A very important person in young Varian’s life was his grandfather Charles, who was active in the Children’s Aid Society. Charles often took Varian along with him on his trips, and the child would spend the summer at his grandfather’s camp for children in Brooklyn.

Fry attended both the Hotchkiss and Taft schools in Connecticut, then moved back to New Jersey, where he attended the Riverdale Country School, not far from his home. Harvard was next, and Fry’s years there were intellectually challenging. With a friend named Lincoln Kirstein, he founded a literary magazine called the Hound & Horn. The opinionated Fry also managed to get himself expelled for rebellious conduct but was eventually allowed back in.

While at Harvard, Fry met and eventually married Eileen Hughes. Shortly before graduation, he wrote on a form what his ideal job would be — "A European representative, preferably in France, Spain, Italy or Greece." He graduated in May 1931 and, now with a young wife, began job hunting in the discouraging Great Depression job market.

The Frys moved to New York, settling in lower Manhattan. Eileen taught school, while Varian began a series of publishing jobs that took him to Scholastic magazine, then The Living Age, a journal that concentrated on foreign affairs. That job gave Fry access to information on what was then going on in Europe.

In May 1935 Fry took a business trip for The Living Age to Germany to see for himself the conditions that he had been hearing about regarding the plight of European Jews. He spent three months in Germany, staying in Berlin. While in the capital, Fry witnessed the first purges in Germany, the systematic rounding up of Berlin’s Jews by the secret police. The horror of that episode left him determined to do something. Upon his return, he wrote an article on what he had seen for The New York Times.

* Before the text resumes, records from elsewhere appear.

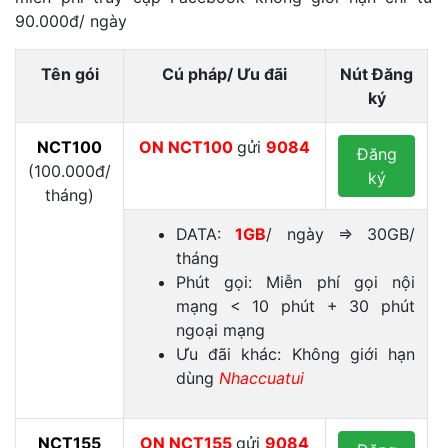
90.000đ/ ngày
Tên gói
Cú pháp/ Ưu đãi
Nút Đăng
ký
NCT100
ON
NCT100
gửi
9084
Đăng
(100.000đ/
ký
tháng)
DATA:
1GB
/ ngày ⇒ 30GB/
tháng
Phút gọi: Miễn phí gọi nội
mạng < 10 phút + 30 phút
ngoại mạng
Ưu đãi khác: Không giới hạn
dùng
Nhaccuatui
NCT155
ON
NCT155
gửi
9084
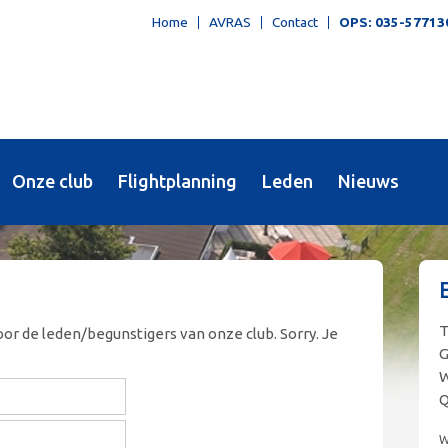
Home
AVRAS
Contact
OPS: 035-57713
Onze club
Flightplanning
Leden
Nieuws
oor de leden/begunstigers van onze club. Sorry. Je
G
W
W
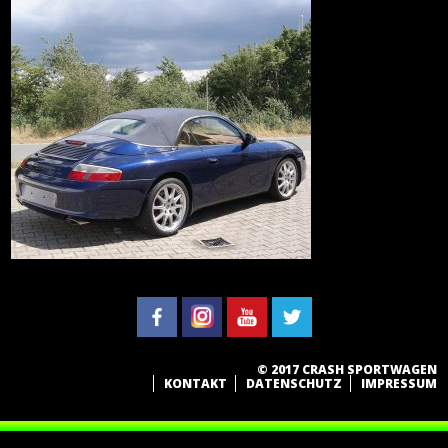
© 2017 CRASH SPORTWAGEN
KONTAKT
DATENSCHUTZ
IMPRESSUM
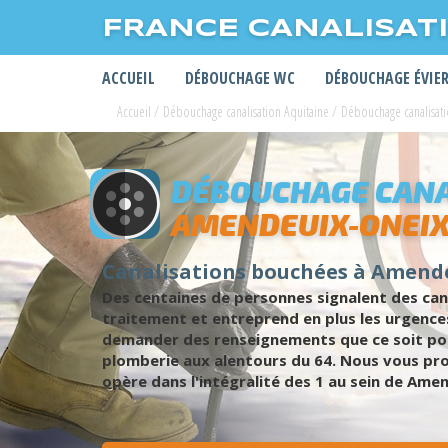
FRANCE CANALISAT
ACCUEIL
DÉBOUCHAGE WC
DÉBOUCHAGE ÉVIE
Accueil
/
Débouchage canalisation Aquitaine
/
Débouchage canalisati
DÉBOUCHAGE CANA
AMENDEUIX-ONEI
Canalisations bouchées à Amend
Des centaines de personnes signalent des can
traitement et entreprend en plus les urgence
demander des renseignements que ce soit pour
plomberie aux alentours du 64. Nous vous pr
opère dans l'intégralité des 1 au sein de Ame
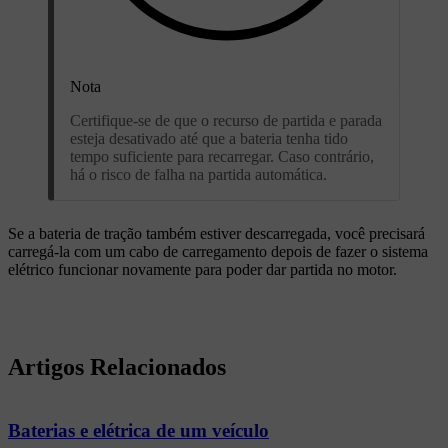
Nota
Certifique-se de que o recurso de partida e parada
esteja desativado até que a bateria tenha tido
tempo suficiente para recarregar. Caso contrário,
há o risco de falha na partida automática.
Se a bateria de tração também estiver descarregada, você precisará
carregá-la com um cabo de carregamento depois de fazer o sistema
elétrico funcionar novamente para poder dar partida no motor.
Artigos Relacionados
Baterias e elétrica de um veículo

By 1937, Fry had moved on to a job with the Foreign Policy Association’s Headline Books in New York. His new duties allowed him to write several books on foreign affairs, including The Peace That Failed.

As persistent news accounts of Jewish persecution in Europe reached the United States, Fry joined the ERC, dedicated to aiding refugees. Its immediate goal was to raise enough money to rescue a large number of intellectuals then trapped in France. In June 1940, the victorious Nazis divided France into two distinct areas. The Germans occupied northern France, while a French puppet government ruled the south from the city of Vichy. One of Adolf Hitler’s first decrees required that the Vichy regime hand over any person that the Germans demanded without any prior notice. It became painfully obvious that once a person was handed over to the Germans, his or her chances of coming back were virtually nil.